Martha Rosler is a multi-media artist who uses photography, video, performance, and space, to examine womens' experience in everyday life in the public sphere, such as Secrets from the Street: No Disclosure (1980) or her current Irrespective at the Jewish Museum (open until March 3, 2019).  Contrary to expectation, she goes to The Cloisters, the Museum's special medieval building and collection at the northern tip of Manhattan located at the northern tip of Manhattan, "like another world floating in the clouds."  Early in the 1960s this art interacted with her work with abstract expressionism, but also opened the way for narrativity; "As a first-generation Brooklyn Jew I was trying to see where I fit in that story."

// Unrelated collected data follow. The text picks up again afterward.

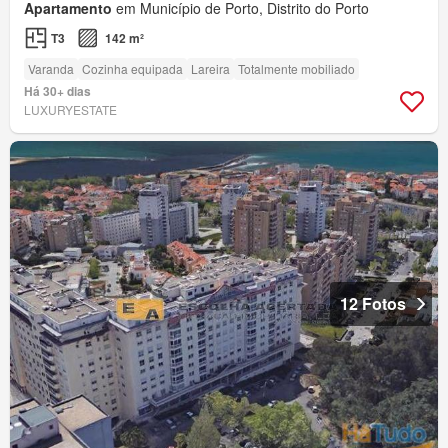
Apartamento
em Município de Porto, Distrito do Porto
T3
142 m²
Varanda
Cozinha equipada
Lareira
Totalmente mobiliado
Há 30+ dias
LUXURYESTATE
12 Fotos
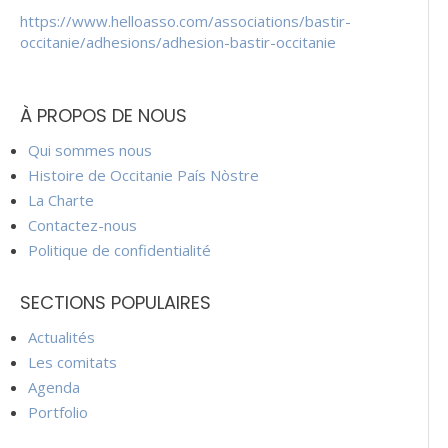
https://www.helloasso.com/associations/bastir-
occitanie/adhesions/adhesion-bastir-occitanie
À PROPOS DE NOUS
Qui sommes nous
Histoire de Occitanie País Nòstre
La Charte
Contactez-nous
Politique de confidentialité
SECTIONS POPULAIRES
Actualités
Les comitats
Agenda
Portfolio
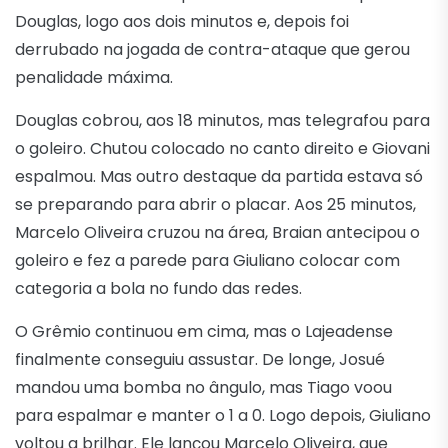
Douglas, logo aos dois minutos e, depois foi
derrubado na jogada de contra-ataque que gerou
penalidade máxima.
Douglas cobrou, aos 18 minutos, mas telegrafou para
o goleiro. Chutou colocado no canto direito e Giovani
espalmou. Mas outro destaque da partida estava só
se preparando para abrir o placar. Aos 25 minutos,
Marcelo Oliveira cruzou na área, Braian antecipou o
goleiro e fez a parede para Giuliano colocar com
categoria a bola no fundo das redes.
O Grêmio continuou em cima, mas o Lajeadense
finalmente conseguiu assustar. De longe, Josué
mandou uma bomba no ângulo, mas Tiago voou
para espalmar e manter o 1 a 0. Logo depois, Giuliano
voltou a brilhar. Ele lançou Marcelo Oliveira, que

One of the most powerful moments in this anthology of videos is Swoon's account of Honore Daumier's The Third Class Carriage, ca. 1862.  Swoon sees a rough painting with almost cartoonish strokes, and yet "some people have said that this painting sentimentalizes poverty --and I disagree I think he's getting the complexity of life here."  She sees "something warm and rough and something beautiful and difficult; there's a compassion in this piece." Daumer is "a relentless social observer --he's always expressing his point of view. . . . You feel the love is contained within looking."  Swoon asks, "how do I make something relevant?  Daumier's position as seen through this work is just: look at people, observe what's going on, record that, give it fidelity in its simplest truth.  One of the highest functions of art I have identified within my own work is to be the vessel for empathy.  When I see this painting it just strikes the flint. I try to walk in those footsteps."

Humbleness, narrativity, telling the truth as you see it, fidelity, empathy --all solid concepts and self-awareness that, if learned well, makes a liberal arts education actually liberating.  No wonder the present STEM masters of the universe want to banish that liberating, inconvenient and subversive in their brave new world.  Resist: strike the flint.